Reproduce, word for word, the stretch of the forum thread on college football recruiting from "On my way to" through "to your program.".

# [Extract]
----

Posted by XWing atAliciousness
Member since Jan 2018
8623 posts
Posted on 12/9/21 at 10:53 am to
Lol so if LSU is the "bottom feeder" that means that they're feeding on the absolute bottom, which is A&M according to the 27-24 score?

Posted by Hugh McElroy
Member since Sep 2013
17422 posts
Posted on 12/9/21 at 11:03 am to
quote:

so is A&M.


But Bama fer sure aint!
Posted by CGSC Lobotomy
Member since Sep 2011
80152 posts
Posted on 12/9/21 at 11:06 am to
Offensive Linemen are best marketed in the local area of the school.

Here's an example:

On my way to work, I listen to the streamed broadcast of KZNE. Quite often I hear advertisements for the Sleep Center with Kenyon Green pitching their products.

That's a way NIL can be done correctly.
This post was edited on 12/9/21 at 11:07 am
Posted by 3down10
Member since Sep 2014
22678 posts
Posted on 12/9/21 at 11:09 am to
quote:


NIL isn't an allowance for boosters to offer money to recruits to your program.




It is 98% that, 1% pretending it's not and 1% legit deals.

Some people(Texas here apparently) seem to think the "pretending it's not" isn't important.



Posted by NaturalStateReb
Arkansas
Member since Jun 2012
1443 posts
Posted on 12/9/21 at 11:18 am to
If you ain't cheating, you ain't trying.
Posted by IAmNERD
Member since May 2017
19225 posts
Posted on 12/9/21 at 11:32 am to
quote:

The very announcement of the fund that offers any Texas offensive lineman an automatic $50,000 is indisputably an inducement because, whether it is overtly mentioned or not, recruits who come to the University of Texas know that their scholarship is tied to a $50,000 a year cash windfall.

----

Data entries
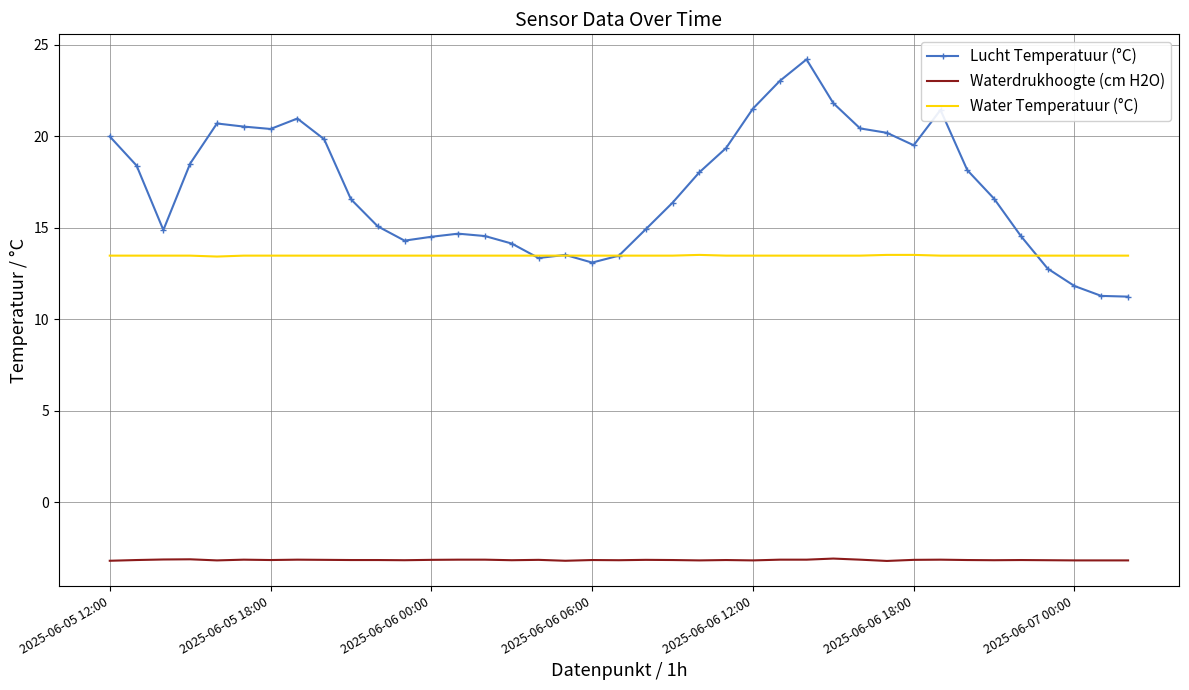

List the series in order of their peak value, highest first.

Lucht Temperatuur (°C), Water Temperatuur (°C), Waterdrukhoogte (cm H2O)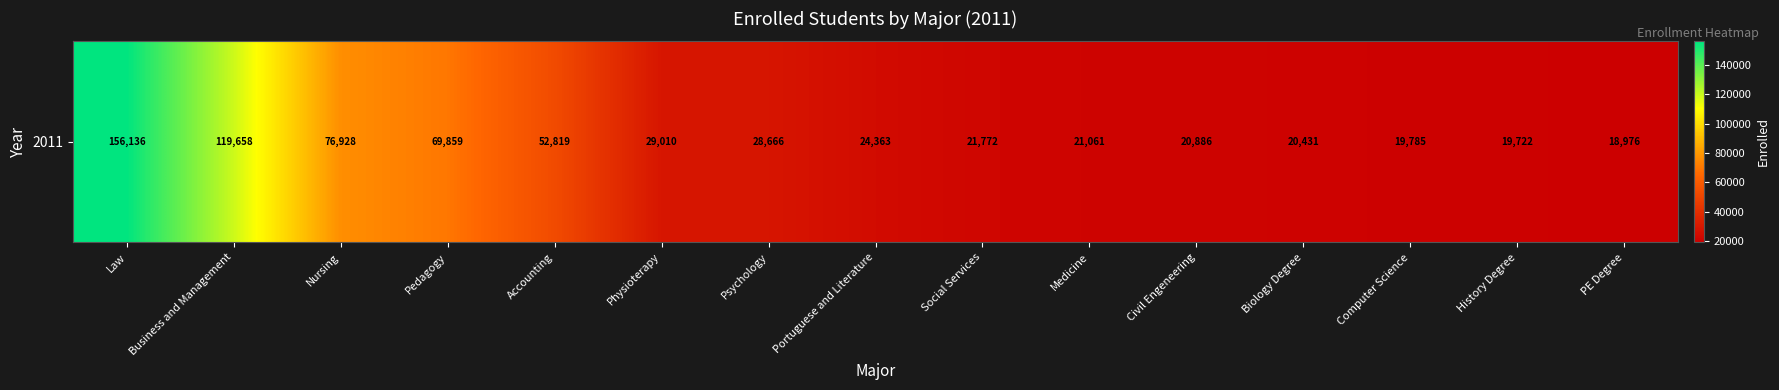

How many data points are above 24363?

7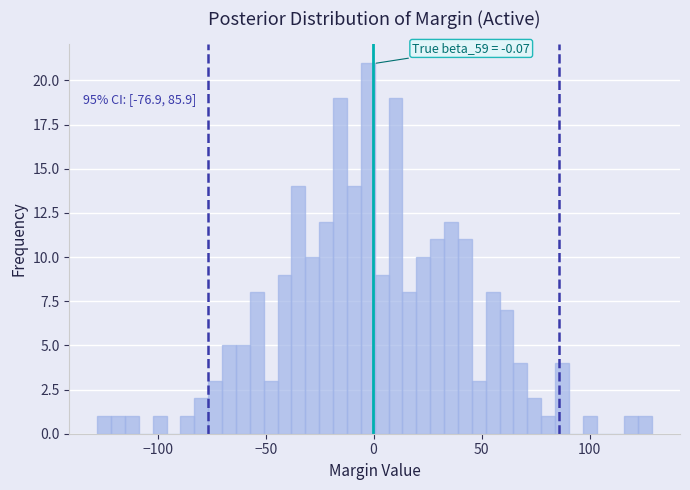

Around what value on the x-axis is the tallest bar? Give the approximate position of its centre, as read against the axis.

-5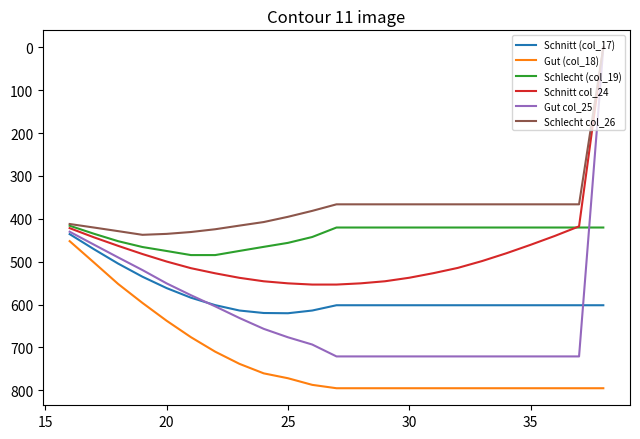

Rank the series by their maximum value, from lowest to highest.

Schlecht col_26, Schlecht (col_19), Schnitt col_24, Schnitt (col_17), Gut col_25, Gut (col_18)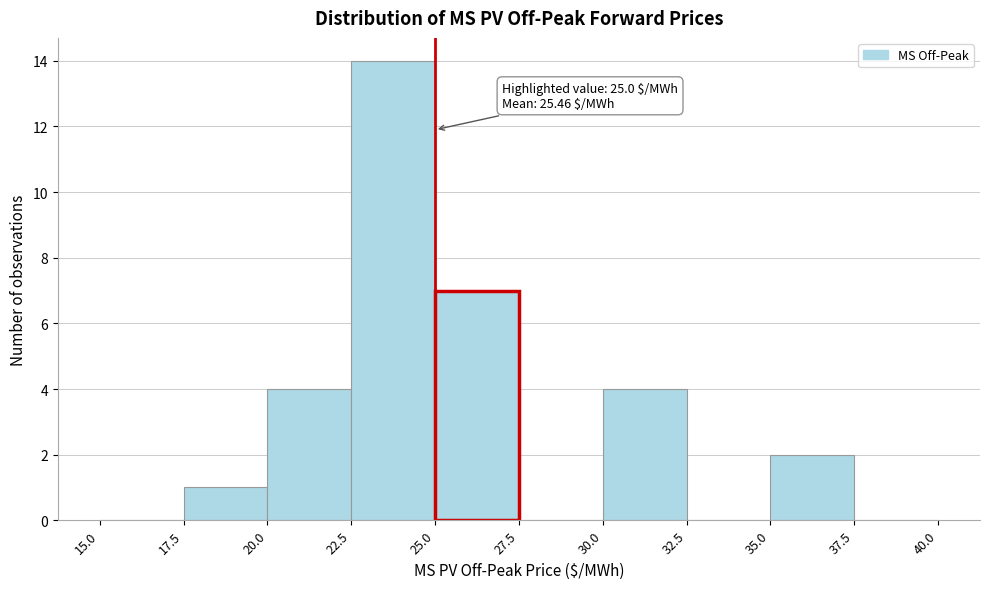

Over which range of the x-axis is the bar tallest?

22.5 to 25.0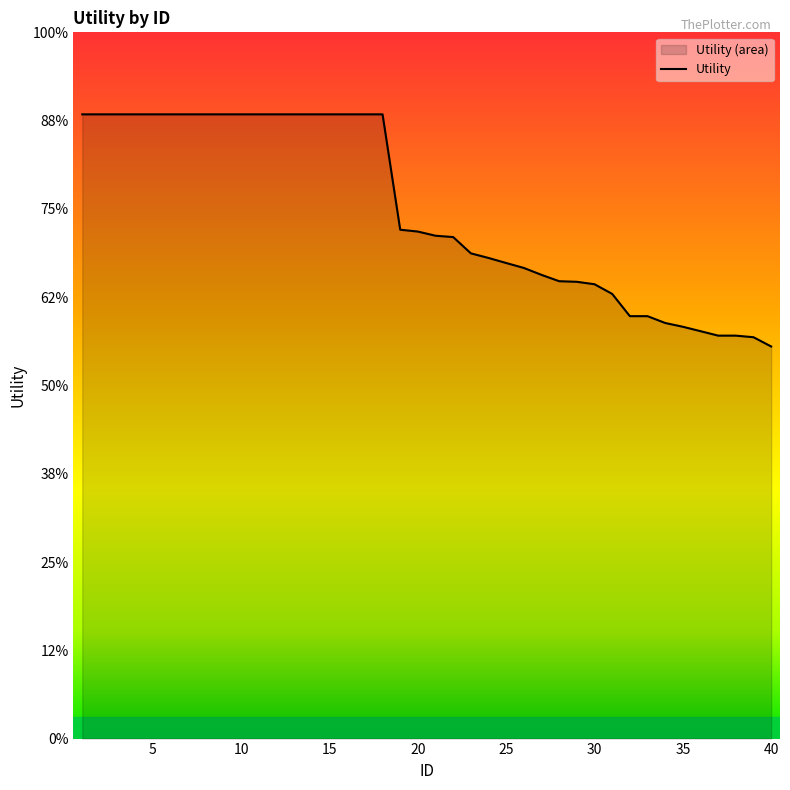

Reading left to right, extract all data points from this chart.

1.4	1.4	1.4	1.4	1.4	1.4	1.4	1.4	1.4	1.4	1.4	1.4	1.4	1.4	1.4	1.4	1.4	1.4	1.2	1.1	1.1	1.1	1.1	1.1	1.1	1.1	1.1	1.0	1.0	1.0	1.0	1.0	1.0	0.9	0.9	0.9	0.9	0.9	0.9	0.9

----

# [Your response]
On my way to work, I listen to the streamed broadcast of KZNE. Quite often I hear advertisements for the Sleep Center with Kenyon Green pitching their products.

That's a way NIL can be done correctly.
This post was edited on 12/9/21 at 11:07 am
Posted by 3down10
Member since Sep 2014
22678 posts
Posted on 12/9/21 at 11:09 am to
quote:


NIL isn't an allowance for boosters to offer money to recruits to your program.